EXERCISE DIRECTIONS:
Print the data that follows exactly.

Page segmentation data

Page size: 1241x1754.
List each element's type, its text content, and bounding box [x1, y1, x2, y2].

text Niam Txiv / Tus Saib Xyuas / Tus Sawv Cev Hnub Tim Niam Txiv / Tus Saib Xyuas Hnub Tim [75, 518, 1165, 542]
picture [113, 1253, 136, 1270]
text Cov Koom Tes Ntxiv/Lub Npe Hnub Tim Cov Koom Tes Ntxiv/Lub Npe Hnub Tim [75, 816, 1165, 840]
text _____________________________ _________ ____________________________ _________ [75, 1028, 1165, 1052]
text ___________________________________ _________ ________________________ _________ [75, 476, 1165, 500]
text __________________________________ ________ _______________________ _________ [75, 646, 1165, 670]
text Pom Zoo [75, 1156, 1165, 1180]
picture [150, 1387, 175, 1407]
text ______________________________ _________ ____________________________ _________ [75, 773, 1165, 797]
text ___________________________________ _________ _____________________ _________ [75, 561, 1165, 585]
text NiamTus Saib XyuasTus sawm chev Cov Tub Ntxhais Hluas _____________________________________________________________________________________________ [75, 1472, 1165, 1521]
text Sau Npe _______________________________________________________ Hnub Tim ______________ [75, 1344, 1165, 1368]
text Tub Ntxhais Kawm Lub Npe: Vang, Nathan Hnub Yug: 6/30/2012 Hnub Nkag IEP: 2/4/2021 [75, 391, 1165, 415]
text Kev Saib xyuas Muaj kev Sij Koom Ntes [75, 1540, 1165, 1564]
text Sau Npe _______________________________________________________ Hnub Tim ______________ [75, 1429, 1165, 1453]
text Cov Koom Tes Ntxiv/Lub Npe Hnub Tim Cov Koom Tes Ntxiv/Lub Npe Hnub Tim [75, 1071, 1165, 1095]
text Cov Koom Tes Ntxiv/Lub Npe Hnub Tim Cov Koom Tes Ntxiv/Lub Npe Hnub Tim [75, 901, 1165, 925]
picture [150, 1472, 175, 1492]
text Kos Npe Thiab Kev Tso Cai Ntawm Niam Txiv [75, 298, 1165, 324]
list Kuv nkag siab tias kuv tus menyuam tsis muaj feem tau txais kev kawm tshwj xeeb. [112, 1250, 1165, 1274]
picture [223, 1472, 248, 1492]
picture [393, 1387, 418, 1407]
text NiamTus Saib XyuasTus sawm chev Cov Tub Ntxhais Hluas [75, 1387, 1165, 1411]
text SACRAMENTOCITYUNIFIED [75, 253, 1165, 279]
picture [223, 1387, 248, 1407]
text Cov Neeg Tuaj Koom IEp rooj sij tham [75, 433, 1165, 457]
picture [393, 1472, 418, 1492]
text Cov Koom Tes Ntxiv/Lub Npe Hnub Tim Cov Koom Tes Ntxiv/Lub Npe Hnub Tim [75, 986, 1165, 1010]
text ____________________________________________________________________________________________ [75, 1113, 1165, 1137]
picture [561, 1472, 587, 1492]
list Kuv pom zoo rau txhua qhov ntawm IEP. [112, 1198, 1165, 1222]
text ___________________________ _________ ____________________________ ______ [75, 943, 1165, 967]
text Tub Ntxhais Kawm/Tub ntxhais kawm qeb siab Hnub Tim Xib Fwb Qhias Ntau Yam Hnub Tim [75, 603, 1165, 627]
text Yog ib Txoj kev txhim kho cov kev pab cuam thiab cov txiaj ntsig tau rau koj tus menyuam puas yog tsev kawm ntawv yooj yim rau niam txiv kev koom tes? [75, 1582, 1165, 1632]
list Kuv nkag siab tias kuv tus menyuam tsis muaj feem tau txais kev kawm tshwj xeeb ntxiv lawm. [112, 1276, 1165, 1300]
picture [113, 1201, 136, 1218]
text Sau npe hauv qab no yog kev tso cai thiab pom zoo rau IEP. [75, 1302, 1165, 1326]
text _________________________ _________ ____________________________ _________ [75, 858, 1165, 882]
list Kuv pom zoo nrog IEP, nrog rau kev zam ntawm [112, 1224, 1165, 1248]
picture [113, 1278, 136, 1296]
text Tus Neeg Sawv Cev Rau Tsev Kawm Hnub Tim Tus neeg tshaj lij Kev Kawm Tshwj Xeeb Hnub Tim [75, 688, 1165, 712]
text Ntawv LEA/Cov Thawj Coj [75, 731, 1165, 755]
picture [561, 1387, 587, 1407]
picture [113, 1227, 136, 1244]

ANSWER TO THE PROBLEM:
Page size: 1241x1754.
List each element's type, its text content, and bounding box [x1, y1, x2, y2].

text Niam Txiv / Tus Saib Xyuas / Tus Sawv Cev Hnub Tim Niam Txiv / Tus Saib Xyuas Hnub Tim [75, 518, 1165, 542]
picture [113, 1253, 136, 1270]
text Cov Koom Tes Ntxiv/Lub Npe Hnub Tim Cov Koom Tes Ntxiv/Lub Npe Hnub Tim [75, 816, 1165, 840]
text _____________________________ _________ ____________________________ _________ [75, 1028, 1165, 1052]
text ___________________________________ _________ ________________________ _________ [75, 476, 1165, 500]
text __________________________________ ________ _______________________ _________ [75, 646, 1165, 670]
text Pom Zoo [75, 1156, 1165, 1180]
picture [150, 1387, 175, 1407]
text ______________________________ _________ ____________________________ _________ [75, 773, 1165, 797]
text ___________________________________ _________ _____________________ _________ [75, 561, 1165, 585]
text NiamTus Saib XyuasTus sawm chev Cov Tub Ntxhais Hluas _____________________________________________________________________________________________ [75, 1472, 1165, 1521]
text Sau Npe _______________________________________________________ Hnub Tim ______________ [75, 1344, 1165, 1368]
text Tub Ntxhais Kawm Lub Npe: Vang, Nathan Hnub Yug: 6/30/2012 Hnub Nkag IEP: 2/4/2021 [75, 391, 1165, 415]
text Kev Saib xyuas Muaj kev Sij Koom Ntes [75, 1540, 1165, 1564]
text Sau Npe _______________________________________________________ Hnub Tim ______________ [75, 1429, 1165, 1453]
text Cov Koom Tes Ntxiv/Lub Npe Hnub Tim Cov Koom Tes Ntxiv/Lub Npe Hnub Tim [75, 1071, 1165, 1095]
text Cov Koom Tes Ntxiv/Lub Npe Hnub Tim Cov Koom Tes Ntxiv/Lub Npe Hnub Tim [75, 901, 1165, 925]
picture [150, 1472, 175, 1492]
text Kos Npe Thiab Kev Tso Cai Ntawm Niam Txiv [75, 298, 1165, 324]
list Kuv nkag siab tias kuv tus menyuam tsis muaj feem tau txais kev kawm tshwj xeeb. [112, 1250, 1165, 1274]
picture [223, 1472, 248, 1492]
picture [393, 1387, 418, 1407]
text NiamTus Saib XyuasTus sawm chev Cov Tub Ntxhais Hluas [75, 1387, 1165, 1411]
text SACRAMENTOCITYUNIFIED [75, 253, 1165, 279]
picture [223, 1387, 248, 1407]
text Cov Neeg Tuaj Koom IEp rooj sij tham [75, 433, 1165, 457]
picture [393, 1472, 418, 1492]
text Cov Koom Tes Ntxiv/Lub Npe Hnub Tim Cov Koom Tes Ntxiv/Lub Npe Hnub Tim [75, 986, 1165, 1010]
text ____________________________________________________________________________________________ [75, 1113, 1165, 1137]
picture [561, 1472, 587, 1492]
list Kuv pom zoo rau txhua qhov ntawm IEP. [112, 1198, 1165, 1222]
text ___________________________ _________ ____________________________ ______ [75, 943, 1165, 967]
text Tub Ntxhais Kawm/Tub ntxhais kawm qeb siab Hnub Tim Xib Fwb Qhias Ntau Yam Hnub Tim [75, 603, 1165, 627]
text Yog ib Txoj kev txhim kho cov kev pab cuam thiab cov txiaj ntsig tau rau koj tus menyuam puas yog tsev kawm ntawv yooj yim rau niam txiv kev koom tes? [75, 1582, 1165, 1632]
list Kuv nkag siab tias kuv tus menyuam tsis muaj feem tau txais kev kawm tshwj xeeb ntxiv lawm. [112, 1276, 1165, 1300]
picture [113, 1201, 136, 1218]
text Sau npe hauv qab no yog kev tso cai thiab pom zoo rau IEP. [75, 1302, 1165, 1326]
text _________________________ _________ ____________________________ _________ [75, 858, 1165, 882]
list Kuv pom zoo nrog IEP, nrog rau kev zam ntawm [112, 1224, 1165, 1248]
picture [113, 1278, 136, 1296]
text Tus Neeg Sawv Cev Rau Tsev Kawm Hnub Tim Tus neeg tshaj lij Kev Kawm Tshwj Xeeb Hnub Tim [75, 688, 1165, 712]
text Ntawv LEA/Cov Thawj Coj [75, 731, 1165, 755]
picture [561, 1387, 587, 1407]
picture [113, 1227, 136, 1244]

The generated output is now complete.